Musa
Quando ele me musicou, também me embalou
Pra viagem, eu não
vi.
Deitei a cabeça sobre a fronha
Recém-lavada, um perfume incomum
As pupilas dilatas e dedicadas ao fundo branco dos olhos
O olhar vidrado e quente
Como quem se aproxima do fogo a ponto de queimar
As pestanas
O dedo em riste
Para o céu aberto, a nébula a costurá-lo
Ao mar
A melodia tinha cheiro de maresia descoberta,
Peixes,
Cavalos-marinhos,
Pesca em maré-cheia.
Eu fui.
Ele me convidou à captura, como eu bem sabia
Depois me plastificou
Me temperou, cortou, colou
Dedilhou, e me atulhou de poemas e flores e especiarias,
Também, mortes eminentes e café da manhã quente.
Eu degustei, encontrei um lugar quentinho na prateleira e
menti.
Os lábios úmidos e quentes
Brilhantes de novos enredos e suor,
De novas galerias para
Falsas e inofensivas musas, eu sonhei.
Em sendo busto reluzente, fincada
Em sua sala estreita e cheia
De móveis velhos,
Instrumentos, pílulas, passado…
Havia ali tanta tralha e rascunhos sobre o
Meu eu, que era irresistível ser
Indelével fraude
Plena.
Que mal faria?
A não ser que a musa fosse outro eco
Dele, mais um.
E num quartinho apertado,
Ruidoso e pouco ventilado,
Como nos ressonaríamos?
A novidade às vezes é uma violência sensual.
Irresistível feira de variedades, por detrás de grades
Um segundo de corisco, sem cheiro doce de tempestades
Me deu uma roupa de chita, eu dancei
Me chamou de nomes,
Débora, Marcela, Beatriz, e tantas que me confundi
Nos passos, rasguei as fórmulas, eu, multiinstrumentada
Com pedais, ruídos, cordas, sonhos
Eu não gemia, eu sufocava.
Por sorte, menti.
Me vi da janela, posei.
Respirei, pronfunda e íntegra,
Desfeita, autoesquartejada, minha!
Olha minhas pupilas contemplativas e altivas.
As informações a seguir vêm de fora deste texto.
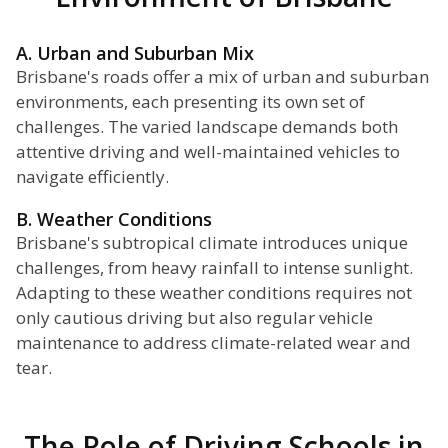
A. Urban and Suburban Mix
Brisbane's roads offer a mix of urban and suburban
environments, each presenting its own set of
challenges. The varied landscape demands both
attentive driving and well-maintained vehicles to
navigate efficiently.
B. Weather Conditions
Brisbane's subtropical climate introduces unique
challenges, from heavy rainfall to intense sunlight.
Adapting to these weather conditions requires not
only cautious driving but also regular vehicle
maintenance to address climate-related wear and
tear.
The Role of Driving Schools in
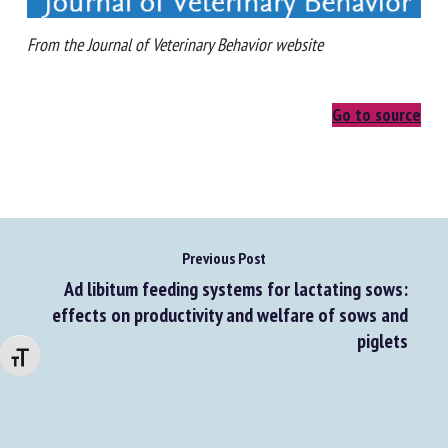
From the Journal of Veterinary Behavior website
Go to source
Previous Post
Ad libitum feeding systems for lactating sows:
effects on productivity and welfare of sows and
piglets
Changer la taille de la police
Quando derroto a musa, eu me dignifico.
Matei o espetáculo,
Silenciei a música, a voz dele
Ecoando em si
Sampleada.
Não mais...
A música foi, eu fiquei.
Também o silêncio, a sala vazia,
Circular e sem pontas
Como um ovo perfeito.
Eu que esculpo a auto-estátua, vê
Eu que defino a tônica e a quebra,
Eu mergulho
Em rimas ridículas, de mim e pra mim,
As palavras que ficam, e as que não,
Espancadas pela poesia e pela liberdade
De orgasmos reais
Sujos
Sem etiqueta.
Cômodo oco, ventoso,
Moldura sem tela
Repetida pausa, aqui me exalto.
Aqui escuto finalmente os meus compassos.